Joining the feature on disc is "The 15:17 to Paris: Making Every Second Count" (8 mins., HD), a straight-from-the-horse's-mouth talking-head account of the Thalys train attack courtesy Stone, Skarlatos, Sadler, and the Moogalians. It's redundant, maybe, but compelling in its own right, especially as they're able to describe the experience individually, with Skarlatos remembering that Ayoub, the gunman, kept eye contact with him the whole time Skarlatos was trying to beat him unconscious. Too, we learn that French actor Jean-Hugues Anglade, of La femme Nikita fame, was on board the train at the time--information that would've been superfluous in a narrative context. "The 15:17 to Paris: Portrait of Courage" (12 mins., HD) is the more expected EPK-style making-of, yet it's not without charms.

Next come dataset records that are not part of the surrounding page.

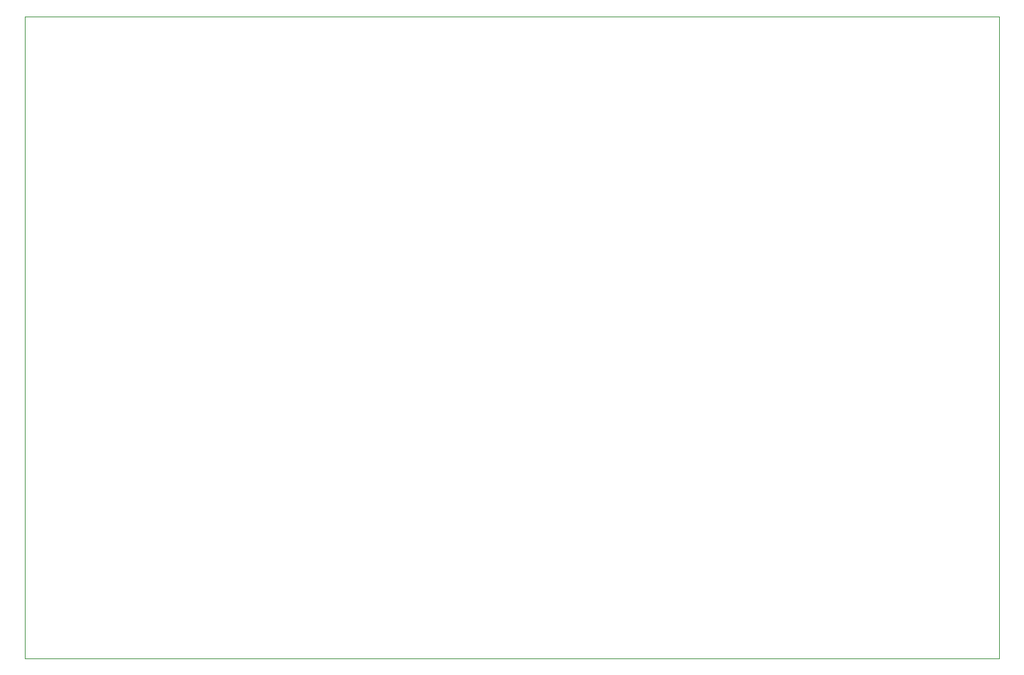
<source format=gbr>
%TF.GenerationSoftware,KiCad,Pcbnew,7.0.1*%
%TF.CreationDate,2023-05-30T20:42:55-06:00*%
%TF.ProjectId,Phase_D_STM_Shield,50686173-655f-4445-9f53-544d5f536869,rev?*%
%TF.SameCoordinates,Original*%
%TF.FileFunction,Profile,NP*%
%FSLAX46Y46*%
G04 Gerber Fmt 4.6, Leading zero omitted, Abs format (unit mm)*
G04 Created by KiCad (PCBNEW 7.0.1) date 2023-05-30 20:42:55*
%MOMM*%
%LPD*%
G01*
G04 APERTURE LIST*
%TA.AperFunction,Profile*%
%ADD10C,0.100000*%
%TD*%
G04 APERTURE END LIST*
D10*
X96520000Y-116840000D02*
X96520000Y-38100000D01*
X96520000Y-38100000D02*
X215900000Y-38100000D01*
X215900000Y-38100000D02*
X215900000Y-116840000D01*
X215900000Y-116840000D02*
X96520000Y-116840000D01*
M02*

</source>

Skarlatos says that Eastwood was his and Spencer's favourite growing up and I believe him because he namechecks High Plains Drifter and Hang 'Em High, of all things. While producer Kristina Rivera speculates a dozen reasons the material resonated with Clint, Eastwood's comments about these intrepid "millennials" hint at an octogenarian's desire to improve his optics. Trailers for 12 Strong and the new Tomb Raider cue up on startup of the platter, which comes with DVD and downloadable copies of The 15:17 to Paris.